When’s the last time you walked out of a movie theatre feeling like you hadn’t been ripped off? Am I the only person whose mind wasn’t bent or blown by Inception? Ellen was there to walk you through it after all. $20+ with the stale popcorn to watch someone fold Paris in half, I can do that with a post card. Stale popcorn/stale movies, I couldn’t even drag myself to see Black Swan. Anyway, I was walking down Bank Hey Street in Blackpool about 25 years ago and I thought I’d have a bit of a bob about in HMV, (which was a large, high street store that used to sell music CDs, videos and INXS posters. (Or Heather Locklear posters if you were in the US)). And there, stacked up on an endcap, was a French movie called Betty Blue, in french! I was immediately drawn to the (award-winning) poster.
‘They’re taking a bit of a gamble putting a movie with subtitles on a big display aren’t they?’ I thought to myself. ‘This is Blackpool after all, not Leeds. It looks really good though. What’s it all about? 37 degrees centigrade in the morning? That must be really hot then.’ I didn’t know too much about celsius or French Movies and they were asking some astronomical price like 12 quid for it – all my drinking money for the week basically. But, I bought it anyway.

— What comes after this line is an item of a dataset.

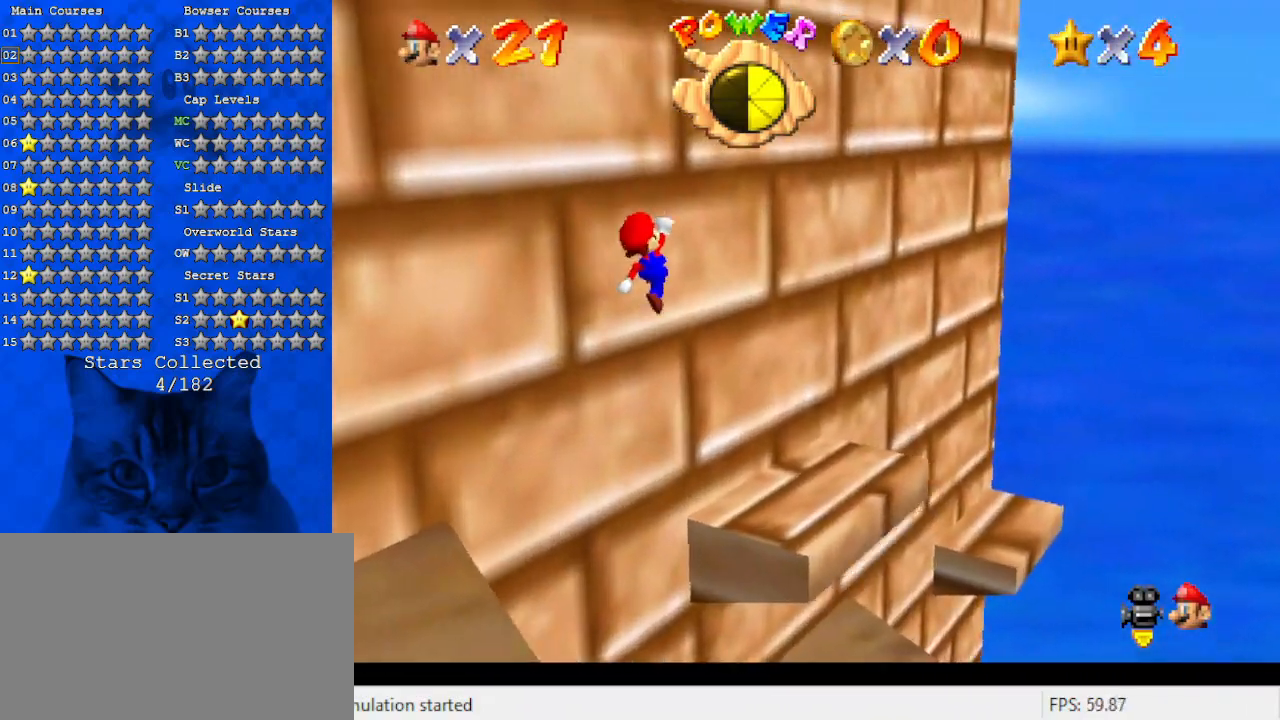
{"keys": ["right", "shift", "up"], "events": [[67, "d", "down"], [167, "right", "down"], [200, "d", "up"], [467, "shift", "down"]]}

There are only a few movies that I’ve watched over and over again. The Graduate, Annie Hall, Withnail and I & Betty Blue. It turns out that it was a fantastic movie, containing everything that the British secretly love about the French but hate the French too much to admit; Healthy uninhibited sex, smoking cigarettes with panache and attacking rude people with sharp metal objects. Betty Blue has all of this in spades, as well as – something else the Brits can envy – extended periods of sunshine, in fact, most of the movie takes place in a cinematically perfect sunrise or sunset, with skies like blood oranges on sapphire.
So I get it home, thinking how cool all my friends are going to think I am owning a French Film and everything and how they’re all going to want to borrow it and stuff. I slap it in and not knowing what to expect and the opening scene turns out to be two people on a bed, on the other side of a room, doing it. Now this isn’t the kind of slow mo, filtered, closed eyed, fake ecstasy, hollywood sex that we’re all familiar with. This is two people, who’ve only been seeing each other for a week, completely in sync, lost in the moment and making love ‘for real’. Then the camera slowly, slowly starts approaching the bed and you feel like an intruder, recognising that yes, this is exactly what it’s like and well, you kind of want to give them some privacy but of course, you can’t look away.
Zorg is pushing 30 and cooling his heels in a dead-end job, but he has a nice pad and works in the sunshine and seems happy enough, but a few years ago he wrote a crazy, kinetic splat of a novel that the world surely needs to read, but right now it’s just stuck in a closet. Enter Betty, a young, sexually charged, whack job who crash lands in his life, discovers his novel & literally burns his house down to get him moving again. And off they go, to Paris and beyond, having increasingly crazy adventures and meeting weird and weirder folk as Zorg gets closer to a book deal and Betty slowly succumbs to absolute madness.
The great thing about this movie, apart from the way it looks, is that it’s a true tragi-comic masterpiece; it’s really funny, slapstick, wacky, bizarre and also really sad; wonderful free spirited girl who’d do anything to keep her guy, can’t help loosing her mind. Beatrice Dalle, one suspects, could not act her way out of a paper bag, (although she did play a convincing blind person in A Night on Earth) but in this movie she doesn’t have to, she just is Betty and the fact that her acting is bad, somehow makes her all the more a believable as a loony. Jean-Hugues Anglade as Zorg, is fantastic as always (remember him in that very ‘dark’ very ‘cool’ french film Killing Zoe? One of those second-rate, indy movies shoehorned into your life because you enjoyed Pulp Fiction?) Anglade is a gifted comic but also endearing and unintentionally cool. His penis also has a large part in the film and almost deserves a separate credit for it’s hair-raising stunt work. ‘Zorg, put some undies on for God’s sake! That oven is on, you know?’ But what really makes the movie are the minor characters that Zorg and Betty bounce off. Director, Jean-Jacques Beineix, makes all them all so relateable and so lovable with, or even because, of their foibles. He treats these strange people with such compassion and tells their stories with such humour, that after the movie is done – and there is no a happy ending here – you have a sence still, of all these flawed, fragile but essentially kind people, just trying to get on with it but stumbling under all that wonderfully unnecessary, french, philosophical baggage. You have to own this movie, don’t rent or stream it, don’t borrow it either. Buy it and watch it whenever you’re feeling Blue.
Now available on Blu Ray; Betty Blue always looked great and having seen it so many times, seeing it now, it feels like I’m watching a Pixar movie, maybe too great and the deleted scenes that showed up in the Director’s Cut a few years ago are not here and it doesn’t really matter, Zorg robs a bank! Betty abducts a child! Two hours is plenty. Your heart couldn’t take much more.